── Data for review ──

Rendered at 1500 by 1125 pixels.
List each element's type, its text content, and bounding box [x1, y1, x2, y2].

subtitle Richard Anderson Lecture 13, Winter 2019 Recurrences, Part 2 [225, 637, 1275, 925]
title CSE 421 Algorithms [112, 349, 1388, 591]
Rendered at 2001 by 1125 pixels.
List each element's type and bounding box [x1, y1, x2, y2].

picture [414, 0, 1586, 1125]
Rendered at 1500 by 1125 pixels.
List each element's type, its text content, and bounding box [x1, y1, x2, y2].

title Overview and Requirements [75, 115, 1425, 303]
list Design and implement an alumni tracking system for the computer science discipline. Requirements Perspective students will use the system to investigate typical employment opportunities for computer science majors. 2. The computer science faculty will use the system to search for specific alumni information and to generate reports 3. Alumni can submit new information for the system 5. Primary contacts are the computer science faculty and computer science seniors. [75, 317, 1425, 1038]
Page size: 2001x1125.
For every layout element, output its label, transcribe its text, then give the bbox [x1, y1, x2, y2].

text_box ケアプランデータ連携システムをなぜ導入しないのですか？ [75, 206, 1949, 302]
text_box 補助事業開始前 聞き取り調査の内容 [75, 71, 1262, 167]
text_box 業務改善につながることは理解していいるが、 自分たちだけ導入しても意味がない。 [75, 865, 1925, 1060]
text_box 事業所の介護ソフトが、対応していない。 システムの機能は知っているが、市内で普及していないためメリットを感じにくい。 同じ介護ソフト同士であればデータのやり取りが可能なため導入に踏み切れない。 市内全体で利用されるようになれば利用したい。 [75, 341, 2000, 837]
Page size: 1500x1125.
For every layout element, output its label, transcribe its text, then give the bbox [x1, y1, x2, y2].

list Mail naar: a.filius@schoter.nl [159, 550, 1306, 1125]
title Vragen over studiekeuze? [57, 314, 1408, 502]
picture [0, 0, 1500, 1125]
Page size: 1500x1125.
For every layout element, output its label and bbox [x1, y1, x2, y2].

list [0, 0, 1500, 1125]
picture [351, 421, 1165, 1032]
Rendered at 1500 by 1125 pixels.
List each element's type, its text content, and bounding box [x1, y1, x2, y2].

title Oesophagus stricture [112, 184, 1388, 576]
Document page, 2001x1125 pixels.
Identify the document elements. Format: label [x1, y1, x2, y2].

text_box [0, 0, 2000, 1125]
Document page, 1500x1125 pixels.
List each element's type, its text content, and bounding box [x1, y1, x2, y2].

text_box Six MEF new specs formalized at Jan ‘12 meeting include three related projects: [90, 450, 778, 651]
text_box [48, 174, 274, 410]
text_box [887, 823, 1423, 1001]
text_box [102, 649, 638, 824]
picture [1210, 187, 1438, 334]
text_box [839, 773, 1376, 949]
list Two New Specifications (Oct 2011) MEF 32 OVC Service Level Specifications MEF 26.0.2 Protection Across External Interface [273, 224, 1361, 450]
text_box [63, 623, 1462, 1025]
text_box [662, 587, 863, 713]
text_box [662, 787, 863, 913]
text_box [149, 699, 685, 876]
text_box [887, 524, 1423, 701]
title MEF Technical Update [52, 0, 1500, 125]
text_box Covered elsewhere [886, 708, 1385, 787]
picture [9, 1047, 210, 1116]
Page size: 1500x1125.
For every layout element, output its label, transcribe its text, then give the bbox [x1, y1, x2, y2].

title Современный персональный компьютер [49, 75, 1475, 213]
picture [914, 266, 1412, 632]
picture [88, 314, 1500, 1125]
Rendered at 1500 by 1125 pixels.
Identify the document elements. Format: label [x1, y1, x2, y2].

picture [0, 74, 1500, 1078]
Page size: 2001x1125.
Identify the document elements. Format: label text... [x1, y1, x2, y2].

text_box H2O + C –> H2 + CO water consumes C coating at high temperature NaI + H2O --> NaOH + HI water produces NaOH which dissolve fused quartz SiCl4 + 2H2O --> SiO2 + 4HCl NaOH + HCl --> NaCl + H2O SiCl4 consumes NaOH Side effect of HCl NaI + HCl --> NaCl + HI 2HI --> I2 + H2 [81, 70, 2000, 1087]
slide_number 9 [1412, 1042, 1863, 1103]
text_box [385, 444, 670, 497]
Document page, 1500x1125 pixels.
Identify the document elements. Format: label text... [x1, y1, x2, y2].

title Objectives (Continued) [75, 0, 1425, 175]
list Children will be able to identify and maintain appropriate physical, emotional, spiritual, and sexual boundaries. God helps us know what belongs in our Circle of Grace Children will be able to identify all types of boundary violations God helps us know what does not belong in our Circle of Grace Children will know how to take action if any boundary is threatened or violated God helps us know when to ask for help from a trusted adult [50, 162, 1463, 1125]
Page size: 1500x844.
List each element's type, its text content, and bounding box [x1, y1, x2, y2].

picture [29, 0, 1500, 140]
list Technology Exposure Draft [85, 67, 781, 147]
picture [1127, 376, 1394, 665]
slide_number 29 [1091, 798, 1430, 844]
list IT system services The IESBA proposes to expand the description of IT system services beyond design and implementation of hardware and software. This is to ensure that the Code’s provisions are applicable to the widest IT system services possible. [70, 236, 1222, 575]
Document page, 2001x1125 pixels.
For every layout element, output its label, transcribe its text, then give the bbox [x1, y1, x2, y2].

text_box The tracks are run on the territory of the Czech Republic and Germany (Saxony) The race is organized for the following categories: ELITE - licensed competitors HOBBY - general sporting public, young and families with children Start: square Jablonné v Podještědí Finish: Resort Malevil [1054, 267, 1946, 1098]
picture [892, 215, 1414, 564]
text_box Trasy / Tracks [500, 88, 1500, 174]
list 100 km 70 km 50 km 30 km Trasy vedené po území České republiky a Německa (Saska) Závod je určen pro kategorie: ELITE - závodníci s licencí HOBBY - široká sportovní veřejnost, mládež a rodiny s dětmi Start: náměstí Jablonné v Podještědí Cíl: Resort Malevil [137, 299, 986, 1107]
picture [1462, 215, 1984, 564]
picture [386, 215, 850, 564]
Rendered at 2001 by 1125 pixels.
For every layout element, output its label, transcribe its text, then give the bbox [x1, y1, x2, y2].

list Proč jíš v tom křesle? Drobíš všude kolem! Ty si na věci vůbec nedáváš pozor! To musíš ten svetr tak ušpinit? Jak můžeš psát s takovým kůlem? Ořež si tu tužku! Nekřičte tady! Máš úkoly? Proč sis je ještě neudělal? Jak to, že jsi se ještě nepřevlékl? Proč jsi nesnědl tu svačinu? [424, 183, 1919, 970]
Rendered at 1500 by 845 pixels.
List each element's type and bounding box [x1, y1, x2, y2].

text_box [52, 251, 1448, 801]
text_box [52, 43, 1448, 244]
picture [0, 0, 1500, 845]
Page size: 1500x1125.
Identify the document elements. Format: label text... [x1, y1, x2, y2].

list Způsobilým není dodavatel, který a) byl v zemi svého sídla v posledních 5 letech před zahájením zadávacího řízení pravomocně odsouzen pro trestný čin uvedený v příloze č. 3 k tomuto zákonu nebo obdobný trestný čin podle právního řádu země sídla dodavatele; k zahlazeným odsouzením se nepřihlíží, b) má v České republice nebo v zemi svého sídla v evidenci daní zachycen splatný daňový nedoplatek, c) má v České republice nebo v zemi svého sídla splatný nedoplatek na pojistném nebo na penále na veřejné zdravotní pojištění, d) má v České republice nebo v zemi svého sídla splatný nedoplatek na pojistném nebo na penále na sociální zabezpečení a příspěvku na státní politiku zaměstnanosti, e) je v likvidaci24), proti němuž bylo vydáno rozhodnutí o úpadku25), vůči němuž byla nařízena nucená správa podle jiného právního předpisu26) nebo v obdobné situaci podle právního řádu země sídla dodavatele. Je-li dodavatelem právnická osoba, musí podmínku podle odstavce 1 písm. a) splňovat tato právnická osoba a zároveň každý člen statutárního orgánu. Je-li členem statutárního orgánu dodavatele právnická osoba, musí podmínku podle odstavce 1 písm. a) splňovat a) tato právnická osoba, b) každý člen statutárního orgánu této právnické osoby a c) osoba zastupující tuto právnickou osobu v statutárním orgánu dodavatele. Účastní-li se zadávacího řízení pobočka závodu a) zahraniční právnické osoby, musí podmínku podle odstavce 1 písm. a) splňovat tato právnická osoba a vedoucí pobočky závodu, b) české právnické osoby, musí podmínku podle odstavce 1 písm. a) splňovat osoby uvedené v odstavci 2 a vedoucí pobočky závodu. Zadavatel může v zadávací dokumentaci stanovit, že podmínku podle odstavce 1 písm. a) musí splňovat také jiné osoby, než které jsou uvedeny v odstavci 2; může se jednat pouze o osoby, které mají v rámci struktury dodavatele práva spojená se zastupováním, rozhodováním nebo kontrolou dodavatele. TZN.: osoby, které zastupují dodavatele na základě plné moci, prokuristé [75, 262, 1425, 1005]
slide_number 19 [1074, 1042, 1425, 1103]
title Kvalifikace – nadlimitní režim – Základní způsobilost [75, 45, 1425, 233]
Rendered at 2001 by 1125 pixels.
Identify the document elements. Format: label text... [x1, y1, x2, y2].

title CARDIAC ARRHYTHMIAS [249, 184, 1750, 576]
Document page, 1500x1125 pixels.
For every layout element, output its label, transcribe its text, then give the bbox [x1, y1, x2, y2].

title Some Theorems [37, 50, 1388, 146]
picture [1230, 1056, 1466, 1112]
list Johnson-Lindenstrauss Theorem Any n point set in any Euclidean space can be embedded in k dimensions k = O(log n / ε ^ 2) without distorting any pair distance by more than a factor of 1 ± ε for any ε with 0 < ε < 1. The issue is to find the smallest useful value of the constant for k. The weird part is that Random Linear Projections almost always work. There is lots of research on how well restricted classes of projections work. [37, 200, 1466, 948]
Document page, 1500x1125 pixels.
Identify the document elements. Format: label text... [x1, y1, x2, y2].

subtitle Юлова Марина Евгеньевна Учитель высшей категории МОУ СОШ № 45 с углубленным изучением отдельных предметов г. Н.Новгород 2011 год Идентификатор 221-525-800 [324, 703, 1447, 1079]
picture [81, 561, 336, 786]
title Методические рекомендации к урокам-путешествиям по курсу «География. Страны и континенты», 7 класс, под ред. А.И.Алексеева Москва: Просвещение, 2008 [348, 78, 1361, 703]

───

#### What to do
Of the entries above, repeat exactly the lines from the line with "text_box [887, 823, 1423, 1001]" through the line with "text_box [385, 444, 670, 497]", both of them included.

#### Solution to this exercise
text_box [887, 823, 1423, 1001]
text_box [102, 649, 638, 824]
picture [1210, 187, 1438, 334]
text_box [839, 773, 1376, 949]
list Two New Specifications (Oct 2011) MEF 32 OVC Service Level Specifications MEF 26.0.2 Protection Across External Interface [273, 224, 1361, 450]
text_box [63, 623, 1462, 1025]
text_box [662, 587, 863, 713]
text_box [662, 787, 863, 913]
text_box [149, 699, 685, 876]
text_box [887, 524, 1423, 701]
title MEF Technical Update [52, 0, 1500, 125]
text_box Covered elsewhere [886, 708, 1385, 787]
picture [9, 1047, 210, 1116]
Page size: 1500x1125.
For every layout element, output its label, transcribe its text, then give the bbox [x1, y1, x2, y2].

title Современный персональный компьютер [49, 75, 1475, 213]
picture [914, 266, 1412, 632]
picture [88, 314, 1500, 1125]
Rendered at 1500 by 1125 pixels.
Identify the document elements. Format: label [x1, y1, x2, y2].

picture [0, 74, 1500, 1078]
Page size: 2001x1125.
Identify the document elements. Format: label text... [x1, y1, x2, y2].

text_box H2O + C –> H2 + CO water consumes C coating at high temperature NaI + H2O --> NaOH + HI water produces NaOH which dissolve fused quartz SiCl4 + 2H2O --> SiO2 + 4HCl NaOH + HCl --> NaCl + H2O SiCl4 consumes NaOH Side effect of HCl NaI + HCl --> NaCl + HI 2HI --> I2 + H2 [81, 70, 2000, 1087]
slide_number 9 [1412, 1042, 1863, 1103]
text_box [385, 444, 670, 497]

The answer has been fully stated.